Any tyre burnt on our roads will shorten the lifespan of those roads and those roads are not in the north; they are right here in the east. The property we destroy are not in the north or west but right here among us. So what’s the use of such anger? If my enemy gets angry and burns his house in anger, rather than my house, how will it affect me? Won’t I throw a party and laugh at his apparent stupidity?

What is happening in the east now is like that. We are angry; yes, but we are channeling our anger against the wrong people. Buhari will happily leave us to our own devices than lift a finger to stop the carnage.  For all he cares, we can as well fight and kill ourselves till kingdom come. It doesn’t concern him one little bit.

The police officers being killed are mostly from here. They are brothers, husbands and fathers to people. They are breadwinners of their families. Many of them probably are as angry and fed up with the prevalent situation in the country as those who shoot at them. But then they have to eat and feed their families too. That is why they are remaining in the force.

It is easy to tell them to quit and join us in whatever outfit we have formed but that’s the kind of cheap talk we make when we ask those who have virtually lived all their lives in the north and invested there to come home and settle. Settling is not easy.

Are they coming here to settle when after buying a piece of land, they will be constantly harassed by area boys to settle them? Are they coming home when the processes in getting certificates of ownership are frustrating?

So, asking those working with the police or any other security arm of the country to resign and join a new one is much like asking the impossible. It just won’t happen easily, if at all.

No Nigerian today will be blamed for hating their country or agitating for a better deal. But it must be done reasonably, lest we destroy the very foundation we are standing on; even if shaky.

We must not all die in one day. A good soldier, it is said, retreats in order to live and fight another day. It is foolish for us to continue pressing the self-destruct button in the name of agitation. A soldier who points his gun at his own people can never be called a hero.

No matter the level of our anger, we must remain calm and level headed.
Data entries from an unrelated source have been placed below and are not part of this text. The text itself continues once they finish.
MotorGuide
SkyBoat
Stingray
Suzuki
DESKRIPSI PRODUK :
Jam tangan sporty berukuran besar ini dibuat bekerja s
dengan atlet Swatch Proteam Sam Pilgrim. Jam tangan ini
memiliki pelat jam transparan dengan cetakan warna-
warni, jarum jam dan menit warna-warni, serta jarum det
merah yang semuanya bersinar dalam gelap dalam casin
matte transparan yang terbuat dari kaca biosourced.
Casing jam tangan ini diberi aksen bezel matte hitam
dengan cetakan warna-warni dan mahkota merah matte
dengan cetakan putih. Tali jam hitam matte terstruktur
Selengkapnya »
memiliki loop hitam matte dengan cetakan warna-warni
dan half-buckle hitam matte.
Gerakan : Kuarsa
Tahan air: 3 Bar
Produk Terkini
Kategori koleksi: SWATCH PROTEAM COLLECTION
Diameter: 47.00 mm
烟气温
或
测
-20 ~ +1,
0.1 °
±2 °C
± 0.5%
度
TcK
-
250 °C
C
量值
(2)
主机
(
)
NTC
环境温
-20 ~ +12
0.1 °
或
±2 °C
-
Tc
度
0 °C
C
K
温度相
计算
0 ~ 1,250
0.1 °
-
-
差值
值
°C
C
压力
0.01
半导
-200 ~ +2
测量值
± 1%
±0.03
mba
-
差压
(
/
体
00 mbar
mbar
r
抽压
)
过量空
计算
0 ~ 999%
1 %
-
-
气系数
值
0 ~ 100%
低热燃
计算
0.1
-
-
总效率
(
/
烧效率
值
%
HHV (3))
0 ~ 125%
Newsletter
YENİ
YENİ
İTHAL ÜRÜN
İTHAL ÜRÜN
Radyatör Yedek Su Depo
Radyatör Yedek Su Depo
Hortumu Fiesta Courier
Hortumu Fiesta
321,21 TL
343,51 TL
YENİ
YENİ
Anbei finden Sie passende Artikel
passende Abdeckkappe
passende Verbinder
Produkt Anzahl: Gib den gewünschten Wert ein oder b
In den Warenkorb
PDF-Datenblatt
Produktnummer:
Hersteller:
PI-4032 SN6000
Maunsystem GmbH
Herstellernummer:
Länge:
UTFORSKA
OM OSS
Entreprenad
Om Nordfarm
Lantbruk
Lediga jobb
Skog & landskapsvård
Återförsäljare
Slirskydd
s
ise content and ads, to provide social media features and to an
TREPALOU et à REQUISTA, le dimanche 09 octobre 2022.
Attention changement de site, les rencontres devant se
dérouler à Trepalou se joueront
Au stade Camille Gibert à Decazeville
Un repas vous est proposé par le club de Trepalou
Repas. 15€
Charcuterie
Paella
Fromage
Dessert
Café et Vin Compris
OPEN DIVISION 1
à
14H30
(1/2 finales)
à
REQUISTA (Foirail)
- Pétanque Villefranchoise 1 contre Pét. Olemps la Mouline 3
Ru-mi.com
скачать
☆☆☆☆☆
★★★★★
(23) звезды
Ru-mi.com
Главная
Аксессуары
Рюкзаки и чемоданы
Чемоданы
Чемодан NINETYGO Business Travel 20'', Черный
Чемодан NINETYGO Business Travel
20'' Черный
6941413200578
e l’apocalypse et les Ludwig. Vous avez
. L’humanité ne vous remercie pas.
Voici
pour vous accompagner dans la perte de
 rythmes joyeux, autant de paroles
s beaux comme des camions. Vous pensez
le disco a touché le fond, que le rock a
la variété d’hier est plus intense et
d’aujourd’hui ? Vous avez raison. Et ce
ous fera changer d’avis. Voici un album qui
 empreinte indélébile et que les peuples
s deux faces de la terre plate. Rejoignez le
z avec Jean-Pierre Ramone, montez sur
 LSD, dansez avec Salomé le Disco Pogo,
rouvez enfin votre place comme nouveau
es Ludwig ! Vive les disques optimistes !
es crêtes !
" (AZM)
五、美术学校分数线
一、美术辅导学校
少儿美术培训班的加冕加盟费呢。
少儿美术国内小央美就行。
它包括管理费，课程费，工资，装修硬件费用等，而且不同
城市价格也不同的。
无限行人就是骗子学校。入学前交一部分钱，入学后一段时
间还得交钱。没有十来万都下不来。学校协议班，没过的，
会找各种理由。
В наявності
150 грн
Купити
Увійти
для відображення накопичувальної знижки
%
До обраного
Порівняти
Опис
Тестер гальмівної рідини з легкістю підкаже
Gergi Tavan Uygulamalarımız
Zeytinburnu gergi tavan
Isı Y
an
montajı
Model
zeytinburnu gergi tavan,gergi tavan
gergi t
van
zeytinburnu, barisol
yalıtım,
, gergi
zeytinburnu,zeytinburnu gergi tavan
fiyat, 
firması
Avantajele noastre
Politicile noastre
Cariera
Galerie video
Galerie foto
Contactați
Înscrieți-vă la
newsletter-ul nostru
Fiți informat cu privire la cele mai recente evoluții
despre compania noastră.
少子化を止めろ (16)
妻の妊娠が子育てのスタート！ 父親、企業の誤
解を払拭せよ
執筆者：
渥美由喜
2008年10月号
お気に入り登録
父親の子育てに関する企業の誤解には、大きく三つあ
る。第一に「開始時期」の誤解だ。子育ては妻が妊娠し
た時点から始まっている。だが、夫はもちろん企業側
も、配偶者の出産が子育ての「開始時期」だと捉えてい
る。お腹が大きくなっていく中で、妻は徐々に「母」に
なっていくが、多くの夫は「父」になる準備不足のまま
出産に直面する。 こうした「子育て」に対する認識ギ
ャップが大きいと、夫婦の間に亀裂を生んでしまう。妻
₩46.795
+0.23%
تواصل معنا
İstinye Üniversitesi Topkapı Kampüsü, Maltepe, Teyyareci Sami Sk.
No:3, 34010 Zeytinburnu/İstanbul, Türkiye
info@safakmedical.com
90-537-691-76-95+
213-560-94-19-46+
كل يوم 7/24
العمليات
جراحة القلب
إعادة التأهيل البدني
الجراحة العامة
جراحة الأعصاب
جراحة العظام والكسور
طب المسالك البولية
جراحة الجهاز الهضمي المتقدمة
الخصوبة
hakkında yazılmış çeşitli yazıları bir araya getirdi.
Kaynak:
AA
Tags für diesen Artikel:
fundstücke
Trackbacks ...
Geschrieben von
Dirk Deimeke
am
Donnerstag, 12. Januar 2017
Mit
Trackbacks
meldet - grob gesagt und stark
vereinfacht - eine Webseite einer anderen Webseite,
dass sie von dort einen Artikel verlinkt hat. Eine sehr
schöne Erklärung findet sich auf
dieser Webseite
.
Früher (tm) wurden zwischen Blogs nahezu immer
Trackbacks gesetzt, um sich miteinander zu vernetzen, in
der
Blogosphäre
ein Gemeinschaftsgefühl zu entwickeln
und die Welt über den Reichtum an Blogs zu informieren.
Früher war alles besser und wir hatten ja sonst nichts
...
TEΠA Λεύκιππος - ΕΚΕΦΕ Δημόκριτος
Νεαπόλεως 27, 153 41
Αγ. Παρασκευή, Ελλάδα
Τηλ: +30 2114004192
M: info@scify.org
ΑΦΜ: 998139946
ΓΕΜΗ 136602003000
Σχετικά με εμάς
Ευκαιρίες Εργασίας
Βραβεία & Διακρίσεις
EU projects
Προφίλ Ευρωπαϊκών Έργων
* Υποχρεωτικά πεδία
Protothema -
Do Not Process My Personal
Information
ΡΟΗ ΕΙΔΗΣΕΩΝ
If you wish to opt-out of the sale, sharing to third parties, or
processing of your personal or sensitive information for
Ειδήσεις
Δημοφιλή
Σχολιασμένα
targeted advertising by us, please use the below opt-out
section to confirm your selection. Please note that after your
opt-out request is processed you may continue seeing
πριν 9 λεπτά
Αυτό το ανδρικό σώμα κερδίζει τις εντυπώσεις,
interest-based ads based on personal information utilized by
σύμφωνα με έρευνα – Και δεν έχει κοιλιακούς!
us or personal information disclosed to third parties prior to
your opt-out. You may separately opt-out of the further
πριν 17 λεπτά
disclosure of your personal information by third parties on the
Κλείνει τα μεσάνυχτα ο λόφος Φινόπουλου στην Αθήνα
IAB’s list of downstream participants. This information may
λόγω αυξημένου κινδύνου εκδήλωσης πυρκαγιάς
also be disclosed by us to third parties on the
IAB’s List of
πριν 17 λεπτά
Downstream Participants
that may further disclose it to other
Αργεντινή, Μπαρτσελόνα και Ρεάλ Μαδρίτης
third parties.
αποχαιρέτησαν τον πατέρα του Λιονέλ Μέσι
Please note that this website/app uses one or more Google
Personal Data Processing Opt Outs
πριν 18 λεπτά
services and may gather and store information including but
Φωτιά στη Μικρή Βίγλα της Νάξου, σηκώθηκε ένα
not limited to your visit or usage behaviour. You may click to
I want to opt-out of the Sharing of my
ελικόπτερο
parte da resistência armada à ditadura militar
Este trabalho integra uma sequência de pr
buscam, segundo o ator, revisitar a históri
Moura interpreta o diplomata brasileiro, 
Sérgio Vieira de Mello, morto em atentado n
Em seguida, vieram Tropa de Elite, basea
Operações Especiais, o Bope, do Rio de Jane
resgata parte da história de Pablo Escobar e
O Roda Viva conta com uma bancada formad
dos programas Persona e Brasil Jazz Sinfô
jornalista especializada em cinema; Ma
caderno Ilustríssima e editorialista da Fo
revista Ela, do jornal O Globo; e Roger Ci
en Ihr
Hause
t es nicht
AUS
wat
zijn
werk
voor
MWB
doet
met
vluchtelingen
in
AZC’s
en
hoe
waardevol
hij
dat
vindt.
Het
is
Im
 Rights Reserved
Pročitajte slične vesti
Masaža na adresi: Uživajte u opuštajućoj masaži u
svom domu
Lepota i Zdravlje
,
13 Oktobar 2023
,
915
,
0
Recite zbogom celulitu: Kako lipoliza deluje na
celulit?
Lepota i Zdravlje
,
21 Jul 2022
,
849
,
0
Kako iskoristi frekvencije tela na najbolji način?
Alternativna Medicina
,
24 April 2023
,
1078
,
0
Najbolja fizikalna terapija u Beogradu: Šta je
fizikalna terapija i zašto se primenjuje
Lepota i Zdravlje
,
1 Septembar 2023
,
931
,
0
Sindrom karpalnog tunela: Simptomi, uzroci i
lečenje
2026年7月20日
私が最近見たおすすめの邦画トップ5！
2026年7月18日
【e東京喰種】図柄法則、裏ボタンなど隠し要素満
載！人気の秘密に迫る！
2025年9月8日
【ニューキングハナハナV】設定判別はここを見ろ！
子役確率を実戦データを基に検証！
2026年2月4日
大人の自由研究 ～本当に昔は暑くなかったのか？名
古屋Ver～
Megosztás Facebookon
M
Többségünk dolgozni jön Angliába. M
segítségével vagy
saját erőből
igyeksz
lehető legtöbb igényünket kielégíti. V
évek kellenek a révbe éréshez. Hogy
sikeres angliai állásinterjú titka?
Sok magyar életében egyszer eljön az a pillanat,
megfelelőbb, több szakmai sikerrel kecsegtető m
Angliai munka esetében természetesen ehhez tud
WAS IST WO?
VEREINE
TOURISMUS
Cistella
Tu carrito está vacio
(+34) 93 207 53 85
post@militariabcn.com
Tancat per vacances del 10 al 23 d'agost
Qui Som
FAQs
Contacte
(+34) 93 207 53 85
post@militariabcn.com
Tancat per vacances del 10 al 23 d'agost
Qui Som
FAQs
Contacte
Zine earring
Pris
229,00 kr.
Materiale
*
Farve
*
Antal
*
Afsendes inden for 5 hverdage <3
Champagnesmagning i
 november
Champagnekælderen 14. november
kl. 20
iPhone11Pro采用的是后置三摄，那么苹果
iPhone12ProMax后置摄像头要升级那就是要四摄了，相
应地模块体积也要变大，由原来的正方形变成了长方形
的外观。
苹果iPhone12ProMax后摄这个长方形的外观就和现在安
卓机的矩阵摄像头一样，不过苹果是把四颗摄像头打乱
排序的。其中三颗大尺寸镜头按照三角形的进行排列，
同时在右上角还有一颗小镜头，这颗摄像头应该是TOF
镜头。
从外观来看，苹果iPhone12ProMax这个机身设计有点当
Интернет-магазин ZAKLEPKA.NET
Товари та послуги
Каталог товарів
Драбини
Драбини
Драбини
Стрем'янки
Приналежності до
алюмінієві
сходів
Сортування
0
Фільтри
Our own is our own. Attacking everybody around you will only create an anarchic situation that will let loose the criminal elements who will soon take over and overrun the state.

By the time the originators of the anarchy realize the danger and begin to call them back, it will be too late as they may even be targeted by the monsters they created and be termed saboteurs.

A state of anarchy does no one any good, except those who thrive in anarchic situations. It is certain that during the last Civil War in the country, as unpalatable and as harsh as the conditions were, there were still those who could have wished it to continue, solely because they benefitted from it. These people are always around in every conflict and are usually the first to fan the embers of war.

It is clear that such people also abound now and are possibly masquerading as members of the struggle for the liberation of Ndigbo. But they are the people that will hijack the situation and take it to where the original leaders couldn’t have planned or hoped to take it to.

This is why we should apply caution and common sense in all we do now in the name of agitation. Whatever the case, we should not fight ourselves as such breeds betrayals arising from distrust.

We should also still respect constituted authority and be ready to remove them if we think they are not doing well. But it must be through the ballot box rather than through the smoking barrels of the gun. Anything short of this is an invitation to anarchy which may consume both the leader and the angry led.